* SUPPLIED MATERIAL *
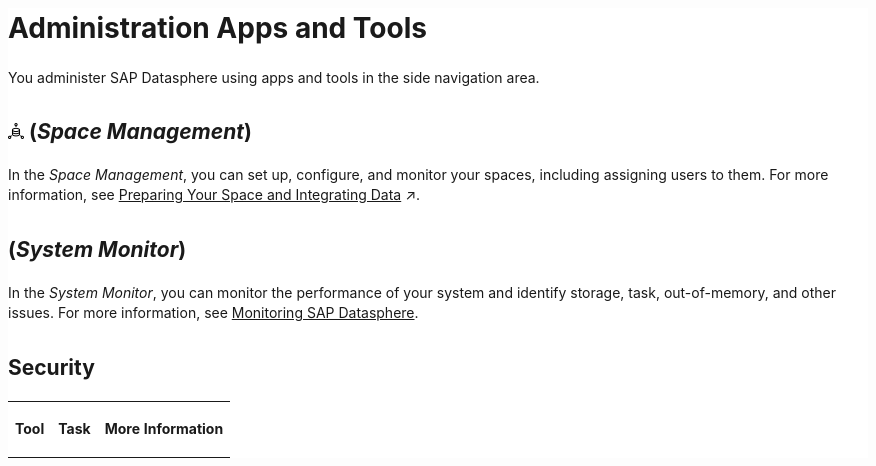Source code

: 

<link rel="stylesheet" type="text/css" href="css/sap-icons.css"/>

# Administration Apps and Tools

You administer SAP Datasphere using apps and tools in the side navigation area.



<a name="loioc6dd05236838466c831170c5cd67e85e__section_qvk_d5x_25b"/>

## ![](images/Space_Management_a868247.png) \(*Space Management*\)

In the *Space Management*, you can set up, configure, and monitor your spaces, including assigning users to them. For more information, see [Preparing Your Space and Integrating Data](https://help.sap.com/viewer/d4f3c5a0bb074d09ae9b42b2b9bd7a08/cloud/en-US/8cb00503395049029055bb7aceafc080.html "Users with the DW Space Administrator or DW Integrator role can create connections to source systems and databases and can schedule and monitor data replication and other data integration tasks. Space administrators use other methods to integrate data into their space and are responsible for maintaining the list of space members and monitoring and managing the space. They can create data access controls to secure data, and can transport content between tenants.") :arrow_upper_right:.



<a name="loioc6dd05236838466c831170c5cd67e85e__section_irx_vkk_c5b"/>

## \(*System Monitor*\)

In the *System Monitor*, you can monitor the performance of your system and identify storage, task, out-of-memory, and other issues. For more information, see [Monitoring SAP Datasphere](Monitoring-SAP-Datasphere/monitoring-sap-datasphere-28910cd.md).



<a name="loioc6dd05236838466c831170c5cd67e85e__section_ar4_2cn_fsb"/>

## Security


<table>
<tr>
<th valign="top">

Tool



</th>
<th valign="top">

Task



</th>
<th valign="top">

More Information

* ASSIGNMENT *
Copy out the listing above character for character, omitting the pictures.

* EXERCISE RESULT *
Source code

: 

<link rel="stylesheet" type="text/css" href="css/sap-icons.css"/>

# Administration Apps and Tools

You administer SAP Datasphere using apps and tools in the side navigation area.



<a name="loioc6dd05236838466c831170c5cd67e85e__section_qvk_d5x_25b"/>

## ![](images/Space_Management_a868247.png) \(*Space Management*\)

In the *Space Management*, you can set up, configure, and monitor your spaces, including assigning users to them. For more information, see [Preparing Your Space and Integrating Data](https://help.sap.com/viewer/d4f3c5a0bb074d09ae9b42b2b9bd7a08/cloud/en-US/8cb00503395049029055bb7aceafc080.html "Users with the DW Space Administrator or DW Integrator role can create connections to source systems and databases and can schedule and monitor data replication and other data integration tasks. Space administrators use other methods to integrate data into their space and are responsible for maintaining the list of space members and monitoring and managing the space. They can create data access controls to secure data, and can transport content between tenants.") :arrow_upper_right:.



<a name="loioc6dd05236838466c831170c5cd67e85e__section_irx_vkk_c5b"/>

## \(*System Monitor*\)

In the *System Monitor*, you can monitor the performance of your system and identify storage, task, out-of-memory, and other issues. For more information, see [Monitoring SAP Datasphere](Monitoring-SAP-Datasphere/monitoring-sap-datasphere-28910cd.md).



<a name="loioc6dd05236838466c831170c5cd67e85e__section_ar4_2cn_fsb"/>

## Security


<table>
<tr>
<th valign="top">

Tool



</th>
<th valign="top">

Task



</th>
<th valign="top">

More Information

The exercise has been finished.